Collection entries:
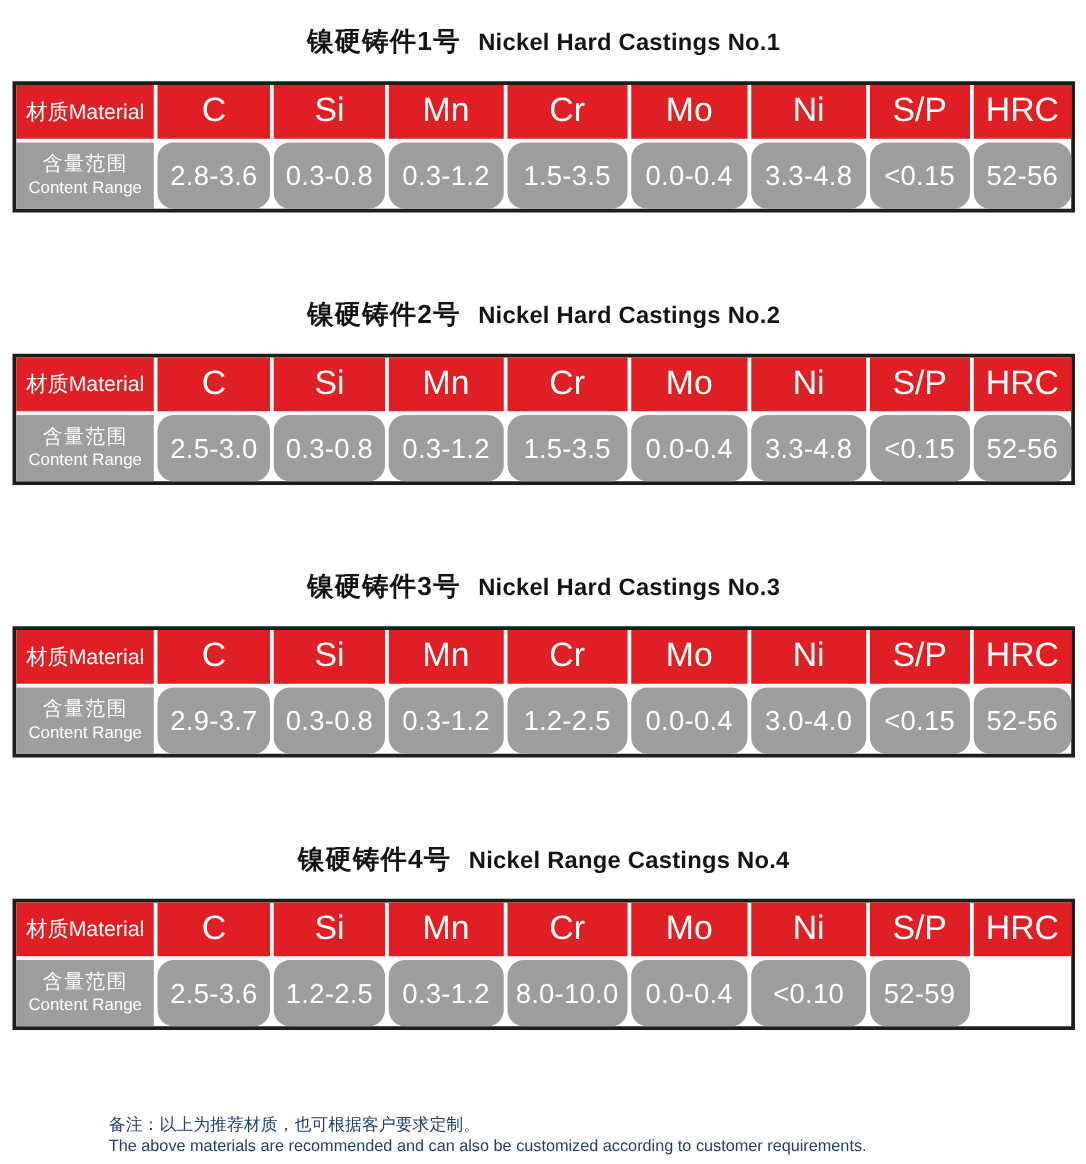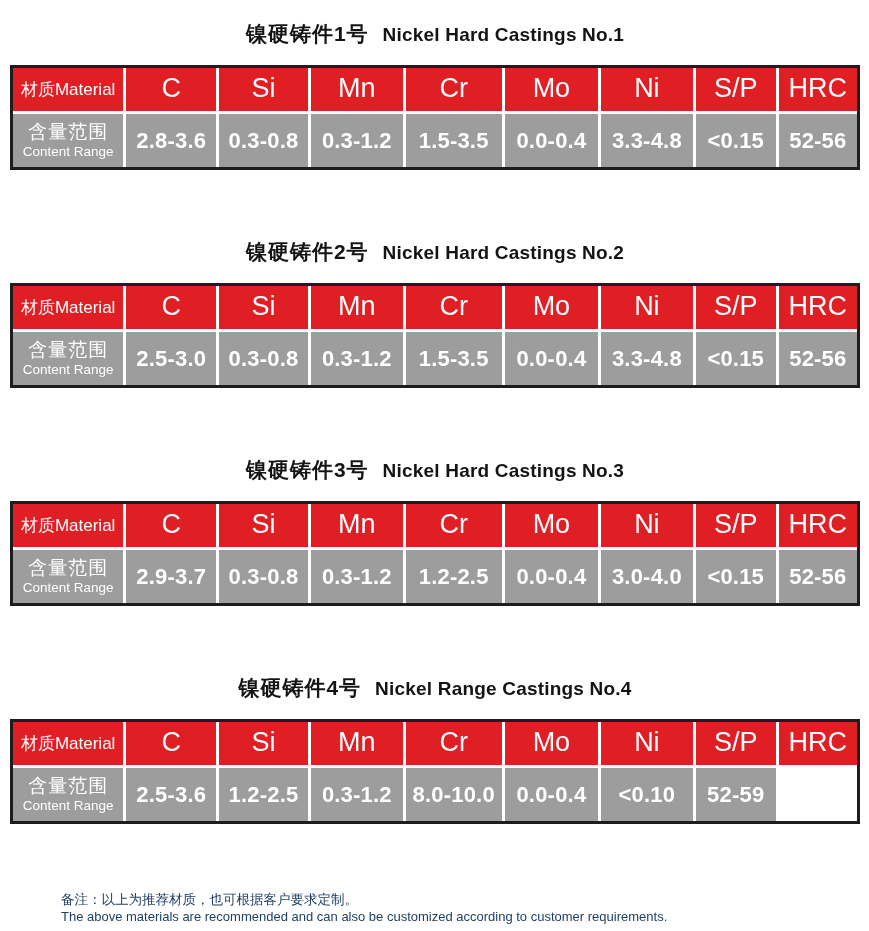--- a/index.html
+++ b/index.html
@@ -60,7 +60,7 @@
     line-height: 1.18;
     font-weight: 500;
   }
-  .range-zh { font-size: 19px; letter-spacing: 1px; }
+  .range-zh { font-size: 16px; letter-spacing: 1px; }
   .range-en { font-size: 13.5px; font-weight: 400; text-align: center; }
   .footer {
     margin-left: 51px;

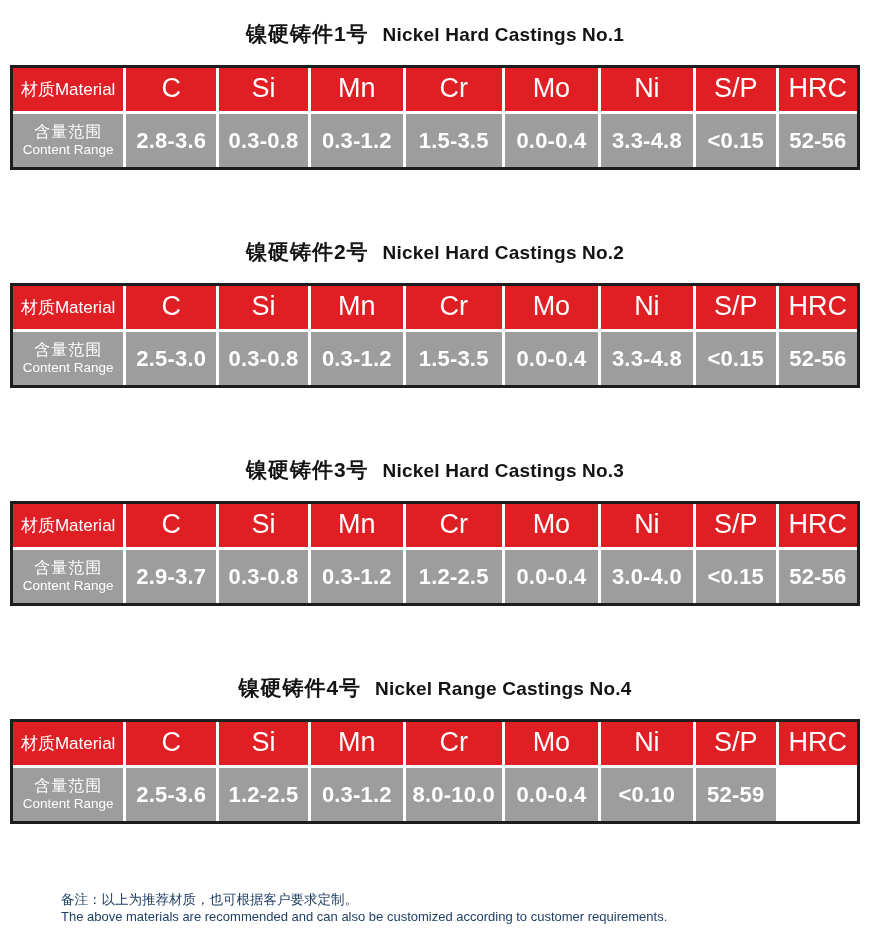--- a/index.html
+++ b/index.html
@@ -54,7 +54,7 @@
   .dcell { background: var(--row-gray); }
   .mat   { font-size: 17px; font-weight: 400; }
   .sym   { font-size: 27px; font-weight: 500; padding-bottom: 2px; }
-  .val   { font-size: 22px; font-weight: 700; letter-spacing: 0.2px; }
+  .val   { font-size: 22px; font-weight: 400; letter-spacing: 0.2px; border-radius: 13px; }
   .range {
     flex-direction: column;
     line-height: 1.18;

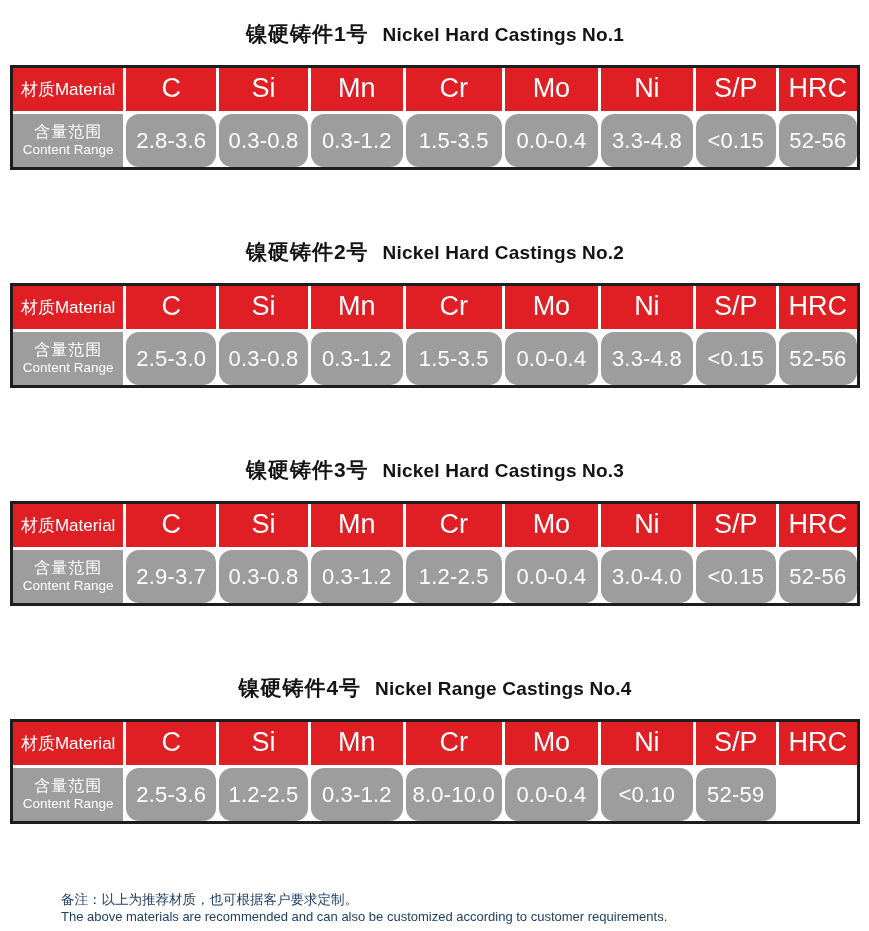--- a/index.html
+++ b/index.html
@@ -63,7 +63,7 @@
   .range-zh { font-size: 16px; letter-spacing: 1px; }
   .range-en { font-size: 13.5px; font-weight: 400; text-align: center; }
   .footer {
-    margin-left: 51px;
+    margin-left: 77px;
     margin-top: 2px;
     color: var(--footer-blue);
     line-height: 1.25;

DESCRIPTION OF THE TASK:
Images stay out, but the rest of the records must be retyped exactly.

EXERCISE OUTPUT:
--- a/index.html
+++ b/index.html
@@ -60,7 +60,7 @@
     line-height: 1.18;
     font-weight: 500;
   }
-  .range-zh { font-size: 19px; letter-spacing: 1px; }
+  .range-zh { font-size: 16px; letter-spacing: 1px; }
   .range-en { font-size: 13.5px; font-weight: 400; text-align: center; }
   .footer {
     margin-left: 51px;

--- a/index.html
+++ b/index.html
@@ -54,7 +54,7 @@
   .dcell { background: var(--row-gray); }
   .mat   { font-size: 17px; font-weight: 400; }
   .sym   { font-size: 27px; font-weight: 500; padding-bottom: 2px; }
-  .val   { font-size: 22px; font-weight: 700; letter-spacing: 0.2px; }
+  .val   { font-size: 22px; font-weight: 400; letter-spacing: 0.2px; border-radius: 13px; }
   .range {
     flex-direction: column;
     line-height: 1.18;

--- a/index.html
+++ b/index.html
@@ -63,7 +63,7 @@
   .range-zh { font-size: 16px; letter-spacing: 1px; }
   .range-en { font-size: 13.5px; font-weight: 400; text-align: center; }
   .footer {
-    margin-left: 51px;
+    margin-left: 77px;
     margin-top: 2px;
     color: var(--footer-blue);
     line-height: 1.25;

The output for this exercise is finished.